### Reading text
• • • • • • •

MOSES is one of the most singular characters of whom sacred or profane history makes mention. Considered merely as a political or private character, his history can never be read without a singular degree of interest. In the circumstances of his birth, education, and adventures, there is something exceedingly romantic. The history of his political life is a part of the history of the world. The people he governed are, to this day, the wonder and astonishment of mankind. Part of them live among us; and are governed by the same laws as ourselves. But though we see them daily, they are, comparatively, strangers; and we have more sympathy for men born in the most distant regions than for them. They have their peculiar customs and ceremonies, civil and sacred, which they profess to deduce from the remotest antiquity; and of whose institution we read, in this man's life, for he was their legislator. To be possessed then of any authentic account of the origin of such a people must be a matter of high interest.

But, in another respect, the character of this man is of importance, more especially to such as believe the divinity of the Bible. He was not only a man of singular piety, as an individual; but he occupied a distinguished station in the church of God. He was

divinely commissioned to work miracles in confirmation of his divine mission. He beheld God face to face; and talked with him, "as a man talketh with his friend." He received, by divine communication, a revelation of his will, his law, and a large commentary upon that law; as also the whole economy of the Levitical institutions. He foretold the coming of Messiah; and described himself as a type of him that was

to come.

We propose to consider him in his life as a private, as a political, and as a sacred character.

I. We consider Moses as a private character. He was of the children of Israel. His father and mother were of the tribe of Levi. He was born at the time when the long-foretold period of Israel's sojourn in Egypt was hastening to its close. Only seventy-five persons, the family of Jacob, had gone down into Egypt; but these, in the course of a hundred and thirty-five years, had prodigiously multiplied, till they had become a great nation. The circumstance of their living separate, in property, pursuits, and family connections, from the Egyptian nation, even in the heart of their country, was sufficient to awaken the jealousy of the king, and of the inhabitants of the land. Indeed it is almost a matter of surprise that their jealousy should have so long lain dormant. Actuated by a fear (or feigning it for political purposes) that these strangers, in a case of rebellion or invasion, events no way uncommon in the then unsettled state of governments, might join the king's enemies, Pharaoh resolved, with savage policy, to exterminate the whole of the Israelitish males. He thought to have compassed his design by procuring the destruction of every male infant; but in this attempt he utterly failed. Nor was he more

successful in the infliction of various cruelties upon the people; for the more they were oppressed the more they grew and multiplied.

• • • • • • •

### Given information

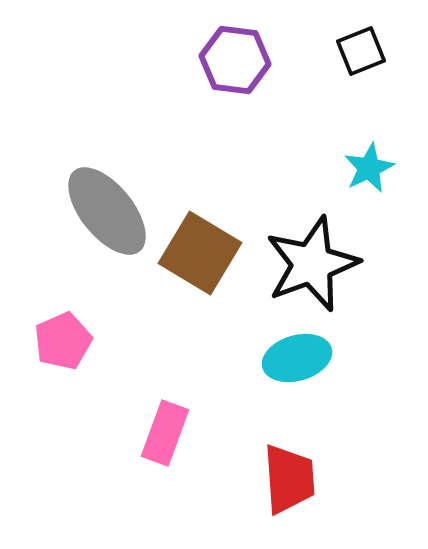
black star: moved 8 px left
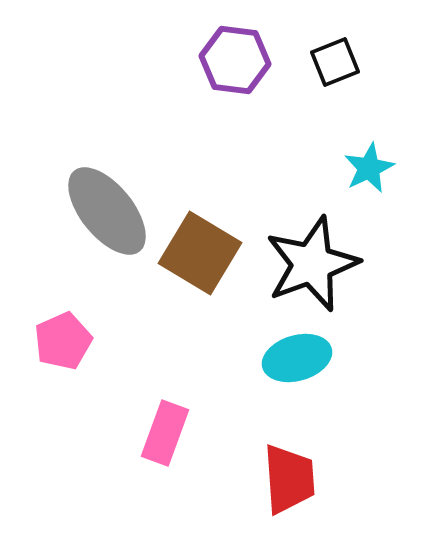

• • • • • • •

### Set problem
In the passage about Moses, list the characters in which the writer proposes to consider him.

### Response to this exercise
As a private character, as a political character, and as a sacred character.